Les professionnels de la santé apportent une contribution importante au maintien de la santé publique et à un approvisionnement sûr en médicaments, de sorte qu'il existe un intérêt de santé publique à régler la remise de médicaments par des professionnels de la santé. Or l'initiative se contente d'attribuer à la Confédération la compétence à cet égard. Le Parlement ayant exprimé, lors des débats sur la loi sur l'assurance-maladie du 18 mars 1994, la volonté de ne pas intervenir sur les structures cantonales existantes, et comme l'approvisionnement de la population en matière de médicaments est de très bonne qualité, rien ne justifie que la Confédération règle cette question.

La politique axée sur la prévention et sur la promotion de la santé que demande l'initiative est le but visé par la Constitution en vigueur. Le projet de loi sur les produits thérapeutiques contient en outre des dispositions nuancées en matière de publicité. Il ne ressort pas du texte de l'initiative que des prescriptions plus restrictives devraient être prises à cet égard.

En cas d'acceptation de l'initiative, il faudrait impérativement élaborer une loi fédérale qui règle les modalités de la commercialisation des médicaments ainsi que leur remise individuelle par des professionnels de la santé habilités à le faire.
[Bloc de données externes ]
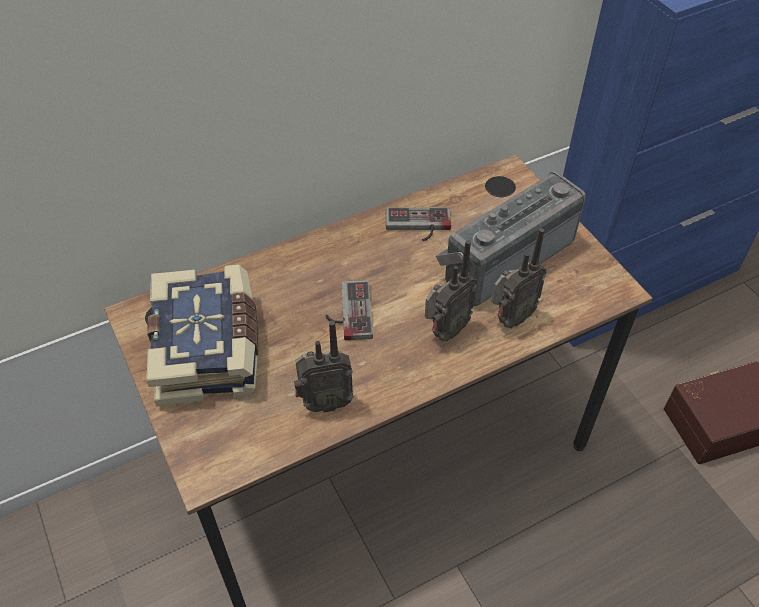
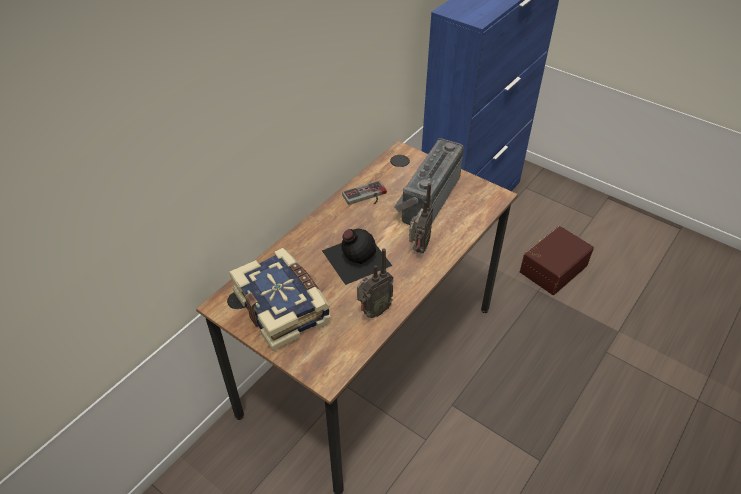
camera: 25 degrees left, 5 degrees down
game controller [326,280,373,340] -> black bottle [322,229,392,285]
radio [491,228,547,328] -> none

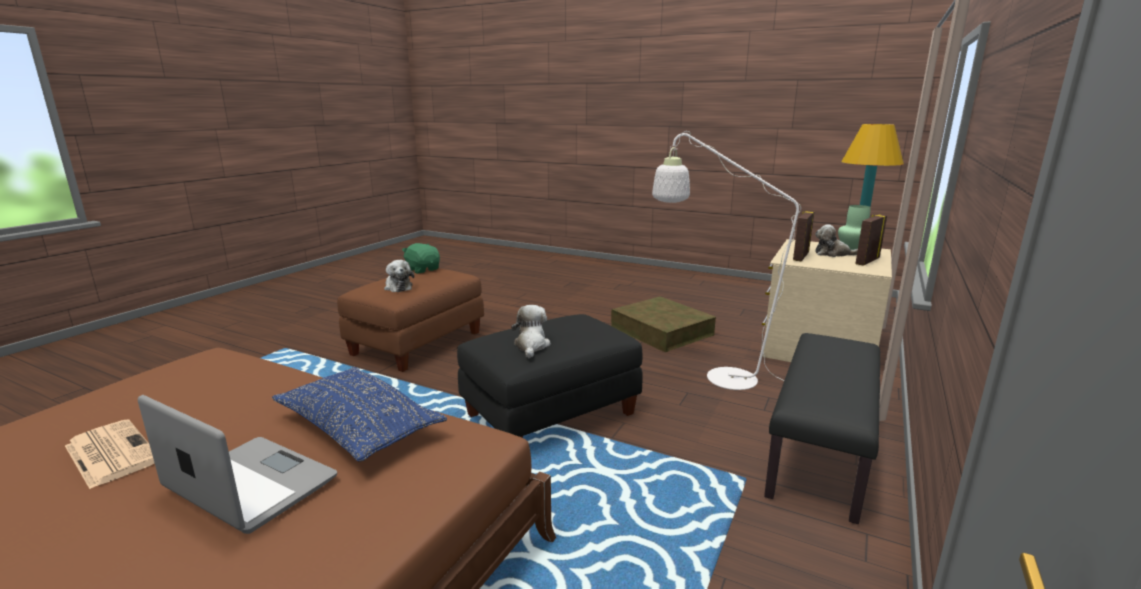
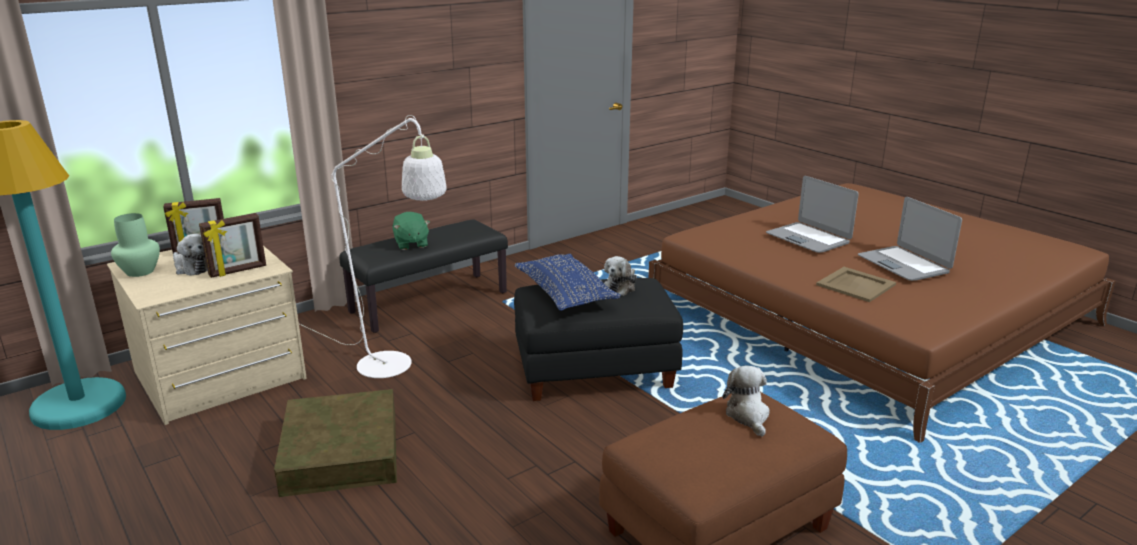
camera: 155 degrees left, 5 degrees up
newspaper [65,419,155,489] -> laptop [858,197,962,281]
blue pillow [272,367,447,462] -> blue pillow moved to [514,254,621,311]
green plush toy [402,243,440,274] -> green plush toy moved to [393,212,430,250]
none -> beige tray [816,267,896,302]

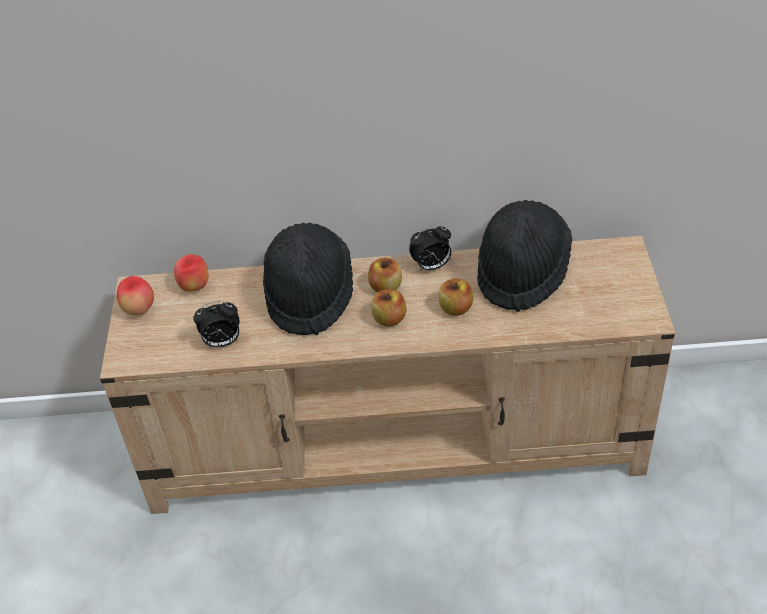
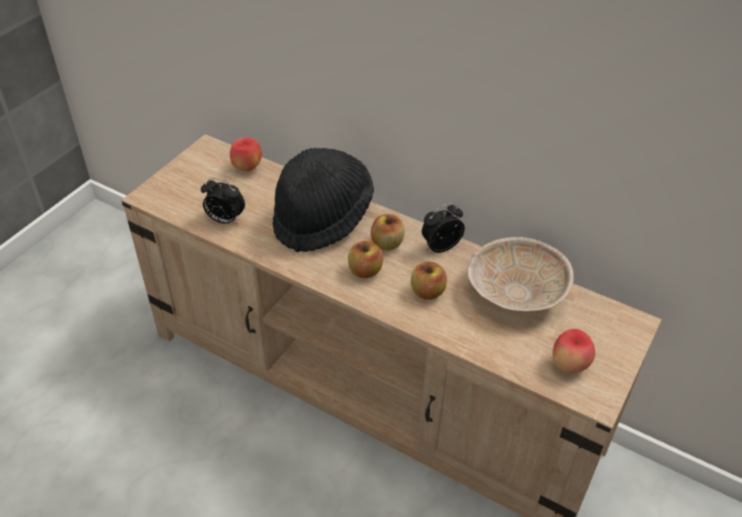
camera: 30 degrees right, 0 degrees up
apple [117,276,154,316] -> apple moved to [553,329,595,374]
alarm clock [409,224,451,272] -> alarm clock turned 135 degrees clockwise [422,203,465,253]
black hat [477,200,572,312] -> beige bowl [467,237,574,312]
Si la loi sur les produits thérapeutiques qui entrera en vigueur est conforme au projet du Conseil fédéral, l'initiative sera réalisée quant au fond.

Pour les motifs évoqués, le Conseil fédéral rejette l'initiative populaire «pour un approvisionnement en médicaments sûr et axé sur la promotion de la santé (Initiative sur les médicaments)» et propose de ne pas lui opposer un contre-projet.